Community Correspondents

Amita

State: JHARKAHND

Amita Tutti is a Community Correspondent and an Adivasi activist from the so-called Red Corridor. Amita's unwavering commitment to exposing the truth is inspired by her father who was poisoned to death by "upper” castes during the Adivasi land struggle. Her community has suffered for decades, caught in between the Maoist-Naxalite insurgency and police atrocities.

Amita was born and raised in Sepagara of Jharkhand where she lived a hard life and struggled to make ends meet. She had an awakening of social consciousness when she realised that the struggle for food, clothes, and shelter is also a fight against corruption, injustice, and apathy. She is now an integral part of the Jharkhand Jungle Bachao Andolan as a grassroots crusader for forest and tribal rights in her region. She spoke about her journey in front of 2000 people at THINK India in 2010, where she shared the platform with speakers such as filmmaker Anusha Rizvi and economist Arvind Subramaniam.

As a Community Correspondent, Amita’s work has been instrumental in safeguarding and asserting the rights of the many innocents in her village who are constantly accused of being ‘Naxalites’ or ‘sympathetic’ to the Naxalite cause.

She has also fought tirelessly against the discrimination and threats meted out to her community, particularly around land alienation. Through her video reports, Amita gives voice to those unheard by traditional media structures.

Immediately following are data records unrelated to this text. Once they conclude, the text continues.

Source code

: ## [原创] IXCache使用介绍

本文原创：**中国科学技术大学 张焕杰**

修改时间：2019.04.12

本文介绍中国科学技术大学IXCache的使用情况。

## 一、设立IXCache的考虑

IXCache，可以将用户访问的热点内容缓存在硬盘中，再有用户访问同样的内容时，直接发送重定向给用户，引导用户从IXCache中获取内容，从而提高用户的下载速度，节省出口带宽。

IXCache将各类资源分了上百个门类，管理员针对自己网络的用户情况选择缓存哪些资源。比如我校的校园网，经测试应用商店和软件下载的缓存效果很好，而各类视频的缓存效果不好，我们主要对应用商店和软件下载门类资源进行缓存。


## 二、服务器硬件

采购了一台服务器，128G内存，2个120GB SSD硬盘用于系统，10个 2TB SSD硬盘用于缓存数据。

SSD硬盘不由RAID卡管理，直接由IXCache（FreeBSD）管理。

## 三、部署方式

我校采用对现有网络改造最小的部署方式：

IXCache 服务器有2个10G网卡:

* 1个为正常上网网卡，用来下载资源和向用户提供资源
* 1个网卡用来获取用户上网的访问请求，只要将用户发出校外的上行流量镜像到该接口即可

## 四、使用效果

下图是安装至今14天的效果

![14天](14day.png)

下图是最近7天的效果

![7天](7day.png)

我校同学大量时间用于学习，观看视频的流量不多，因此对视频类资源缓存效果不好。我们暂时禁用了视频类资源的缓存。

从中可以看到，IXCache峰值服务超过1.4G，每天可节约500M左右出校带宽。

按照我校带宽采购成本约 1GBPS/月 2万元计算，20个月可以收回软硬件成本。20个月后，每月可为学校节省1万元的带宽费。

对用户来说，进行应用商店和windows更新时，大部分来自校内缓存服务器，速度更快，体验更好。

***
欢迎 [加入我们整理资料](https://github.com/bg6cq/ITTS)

In the village of Deyo, she filmed the government’s indifference to the region’s Gram Sabhas – local self-governments – and economically unsupportive of Anganwadi workers, caring for the health and basic education of young children.

Her camera goes where nobody else wants to go because she knows she has a voice. “Earlier, there was no one to hear us,” she says, “but today know there is an outlet where we can talk about our problems.”